Ernesto Frieri converted his third save of the year, effectively winning back the closer position.

For your consideration

• Following through on his previous statements, Mike Scioscia did indeed turn to Ernesto Frieri in the ninth inning of a one-run game, and in the moment of truth, Frieri threw a perfect inning to convert his third save of the year. And just like that, Frieri is the closer again. Poor Joe Smith's reward for filling in for him is no reward at all, and Smith can be dropped from fantasy teams in favor of Frieri without a second thought. Still, Frieri's ERA remains in the 6's, and if he again fails to be reliable in the ninth inning, the job would swing back to Smith. It's worth seeing how Frieri does over the next few weeks.

• More closer news! John Axford allowed a run in the ninth inning to record his second loss in as many days. He's allowed four runs over his last 1.1 innings, which means we could be looking at a closer change pretty soon. Of course, Axford, like Frieri, is the guy his team wants to be in there in the ninth inning, hence why they went out and got him in the first place, and his nine saves are the most in the American League. Still, he's teetering on the edge of a Frieri-like temporary job removal, and such an occurrence would benefit Indians setup man Cody Allen, whose 2.03 ERA and 20 strikeouts in 13.1 innings would do well in closing situations.
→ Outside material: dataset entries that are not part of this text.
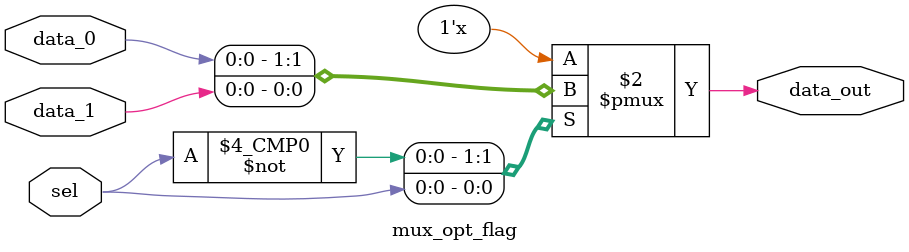
<source format=v>
module mux_opt_flag (
    input wire sel,
    input wire  data_0, // flag GT 
    input wire  data_1, // flag 0 
    output wire data_out
);

    always @(sel) begin
        case (sel)
            1'd0: data_out = data_0;
            1'd1: data_out = data_1;
            default: data_out = data_0;
        endcase 
    end 

endmodule
</source>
The job is Axford's long term, but Allen isn't a bad speculative pickup for anyone needing saves in the short term.

• Even more closer news! Brett Cecil filled in for Sergio Santos and Aaron Loup on Monday, and he recorded his second save of the year for the Blue Jays. Casey Janssen just began a minor league rehab assignment and should be pitching in the majors again in about a week, so while Cecil's numbers are intriguing -- his 24 strikeouts in 14.2 innings is quite impressive -- he's merely a lame duck fill-in at the moment and isn't worth adding.

• For the third straight game, Josh Harrison hit leadoff for the Buccos while Starling Marte batted in the lower half of the lineup. Sure, Marte hadn't been hitting that well until recently, but it seems a tad too convenient for the Pirates to suddenly be rolling out Harrison at the leadoff spot when there's a guy in AAA named Gregory Polanco who's hitting .397, and who has enough speed that he could potentially be used as their everyday leadoff hitter. The moment Polanco gets called up is the moment Harrison gets benched, and it's hard not to see Harrison hitting leadoff as anything but place-holding. It's speculation, but I wouldn't be surprised to see Polanco get called up sometime this month, which makes him a worthwhile stash in most leagues.
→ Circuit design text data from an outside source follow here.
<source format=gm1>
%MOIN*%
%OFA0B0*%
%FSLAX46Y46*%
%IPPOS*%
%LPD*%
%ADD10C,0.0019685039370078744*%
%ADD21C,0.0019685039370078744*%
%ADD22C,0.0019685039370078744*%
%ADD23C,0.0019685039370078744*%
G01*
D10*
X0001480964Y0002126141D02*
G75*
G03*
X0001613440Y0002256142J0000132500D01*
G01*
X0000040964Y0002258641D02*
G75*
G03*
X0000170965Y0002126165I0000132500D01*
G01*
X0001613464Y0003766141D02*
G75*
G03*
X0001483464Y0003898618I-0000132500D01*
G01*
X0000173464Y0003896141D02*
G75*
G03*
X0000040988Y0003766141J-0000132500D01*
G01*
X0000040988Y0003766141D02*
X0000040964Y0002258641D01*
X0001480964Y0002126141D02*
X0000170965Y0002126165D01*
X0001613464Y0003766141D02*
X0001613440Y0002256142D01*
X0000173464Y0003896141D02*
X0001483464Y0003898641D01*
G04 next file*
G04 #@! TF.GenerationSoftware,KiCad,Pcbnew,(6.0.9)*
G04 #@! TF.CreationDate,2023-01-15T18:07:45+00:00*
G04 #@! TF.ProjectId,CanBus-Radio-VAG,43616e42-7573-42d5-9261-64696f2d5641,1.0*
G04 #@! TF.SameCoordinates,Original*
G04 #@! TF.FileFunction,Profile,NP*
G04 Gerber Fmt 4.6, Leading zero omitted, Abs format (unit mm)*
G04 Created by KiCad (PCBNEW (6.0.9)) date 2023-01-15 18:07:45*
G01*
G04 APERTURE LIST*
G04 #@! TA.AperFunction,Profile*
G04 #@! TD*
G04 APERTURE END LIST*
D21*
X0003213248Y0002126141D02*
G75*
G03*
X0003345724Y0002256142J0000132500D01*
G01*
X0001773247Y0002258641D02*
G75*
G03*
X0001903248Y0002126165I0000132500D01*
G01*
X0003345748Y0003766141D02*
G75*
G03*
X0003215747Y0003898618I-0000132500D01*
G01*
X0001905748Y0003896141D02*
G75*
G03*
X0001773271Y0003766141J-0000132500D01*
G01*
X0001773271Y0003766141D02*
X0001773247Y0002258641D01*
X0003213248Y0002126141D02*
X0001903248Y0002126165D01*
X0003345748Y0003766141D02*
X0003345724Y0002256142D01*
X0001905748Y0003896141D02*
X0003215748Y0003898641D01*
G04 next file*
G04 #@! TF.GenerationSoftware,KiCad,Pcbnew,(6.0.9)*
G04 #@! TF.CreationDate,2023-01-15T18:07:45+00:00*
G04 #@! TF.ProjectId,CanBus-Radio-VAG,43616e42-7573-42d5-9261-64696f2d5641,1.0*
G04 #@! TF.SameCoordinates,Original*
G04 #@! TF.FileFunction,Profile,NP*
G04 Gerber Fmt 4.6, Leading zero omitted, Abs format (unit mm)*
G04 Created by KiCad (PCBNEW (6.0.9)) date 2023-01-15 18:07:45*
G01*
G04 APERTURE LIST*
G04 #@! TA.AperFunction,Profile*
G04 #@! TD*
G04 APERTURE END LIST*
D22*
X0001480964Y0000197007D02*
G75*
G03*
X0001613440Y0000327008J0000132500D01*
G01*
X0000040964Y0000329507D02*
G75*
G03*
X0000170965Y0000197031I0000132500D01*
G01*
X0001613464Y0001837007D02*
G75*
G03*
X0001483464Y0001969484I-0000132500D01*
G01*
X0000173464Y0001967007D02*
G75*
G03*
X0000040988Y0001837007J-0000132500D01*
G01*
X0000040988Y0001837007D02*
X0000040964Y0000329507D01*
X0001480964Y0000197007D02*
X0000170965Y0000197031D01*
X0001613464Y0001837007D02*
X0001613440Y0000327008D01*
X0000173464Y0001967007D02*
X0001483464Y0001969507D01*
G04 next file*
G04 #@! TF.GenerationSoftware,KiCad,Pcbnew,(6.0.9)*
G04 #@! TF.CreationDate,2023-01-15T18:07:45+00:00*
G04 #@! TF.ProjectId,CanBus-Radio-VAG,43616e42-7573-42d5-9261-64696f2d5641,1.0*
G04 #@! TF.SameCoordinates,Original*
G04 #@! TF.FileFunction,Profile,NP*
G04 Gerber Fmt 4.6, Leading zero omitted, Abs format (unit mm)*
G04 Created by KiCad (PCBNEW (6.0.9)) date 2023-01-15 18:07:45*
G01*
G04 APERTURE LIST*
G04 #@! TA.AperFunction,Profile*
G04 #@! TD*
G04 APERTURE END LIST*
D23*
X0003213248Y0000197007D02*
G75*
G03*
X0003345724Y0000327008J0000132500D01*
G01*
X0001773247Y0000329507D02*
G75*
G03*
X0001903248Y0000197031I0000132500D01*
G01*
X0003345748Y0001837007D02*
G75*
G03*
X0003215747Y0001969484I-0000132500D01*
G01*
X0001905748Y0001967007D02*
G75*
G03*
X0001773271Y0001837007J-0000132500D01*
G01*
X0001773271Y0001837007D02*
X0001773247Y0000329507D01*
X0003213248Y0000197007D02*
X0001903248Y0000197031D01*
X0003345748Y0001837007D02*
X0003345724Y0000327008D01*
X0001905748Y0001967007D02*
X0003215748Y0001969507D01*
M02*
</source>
• Marlon Byrd went 2-for-3 on Monday and hit in the cleanup spot, ahead of Ryan Howard, for the second straight game. Unlike the Phillies' other power-hitting outfielder, Domonic Brown, Byrd has gotten off to a solid start, with four homers and 22 RBI -- it looks like his 24-homer season from a year ago wasn't a fluke after all. Byrd still has his downsides, like that the bottom part of the Phillies lineup is so weak that he almost never scores, or that he is 36 years old and has very little upside. But hey, hitting fourth can only help his value, and Brown owners might be better served adding the older, stabler Byrd in favor of the struggling, inconsistent Brown.
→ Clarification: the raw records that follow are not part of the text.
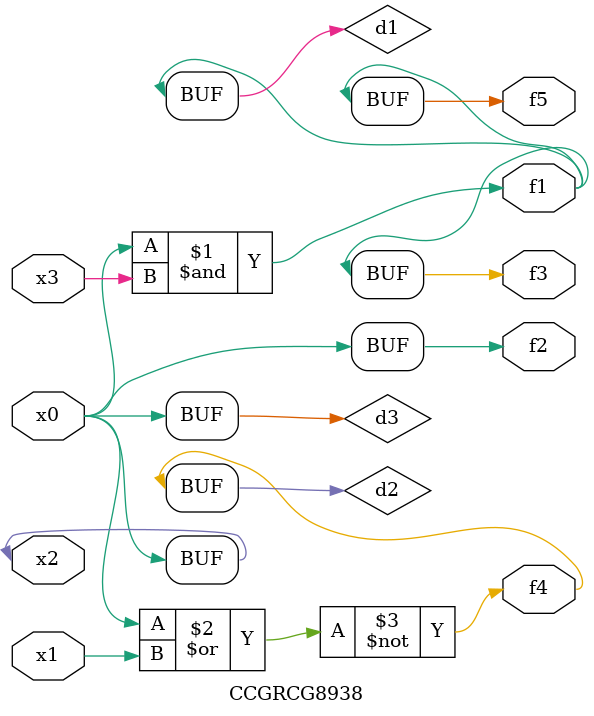
<source format=v>
module CCGRCG8938(
	input x0, x1, x2, x3,
	output f1, f2, f3, f4, f5
);

	wire d1, d2, d3;

	and (d1, x2, x3);
	nor (d2, x0, x1);
	buf (d3, x0, x2);
	assign f1 = d1;
	assign f2 = d3;
	assign f3 = d1;
	assign f4 = d2;
	assign f5 = d1;
endmodule

</source>
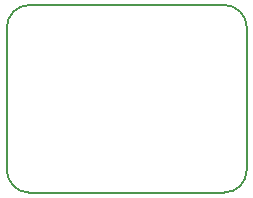
<source format=gko>
G04 This is an RS-274x file exported by *
G04 gerbv version 2.6.1 *
G04 More information is available about gerbv at *
G04 http://gerbv.geda-project.org/ *
G04 --End of header info--*
%MOIN*%
%FSLAX34Y34*%
%IPPOS*%
G04 --Define apertures--*
%ADD10C,0.0050*%
G04 --Start main section--*
G54D10*
G01X0008700Y0006500D02*
G75*
G02X0009450Y0005750I0000000J-000750D01*
G01X0009450Y0005750D02*
G01X0009450Y0001000D01*
G01X0009450Y0001000D02*
G75*
G02X0008700Y0000250I-000750J0000000D01*
G01X0008700Y0000250D02*
G01X0002200Y0000250D01*
G01X0002200Y0000250D02*
G75*
G02X0001450Y0001000I0000000J0000750D01*
G01X0001450Y0001000D02*
G01X0001450Y0005750D01*
G01X0001450Y0005750D02*
G75*
G02X0002200Y0006500I0000750J0000000D01*
G01X0002200Y0006500D02*
G01X0008700Y0006500D01*
M02*

</source>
• Jonathon Niese threw seven shutout innings against the Marlins and now has five straight quality starts to go with a 1.82 ERA and a 1.01 WHIP. Two of those starts even came against the Cardinals and Braves, so it's not like he's been exploiting cellar-dwellars. I'm rather suspicious over the authenticity of his start, although he has improved over the last couple years. He's probably worth owning at this point, although I'd still like to see how he does against the Yankees in his next outing before we deem his turnaround legit or not.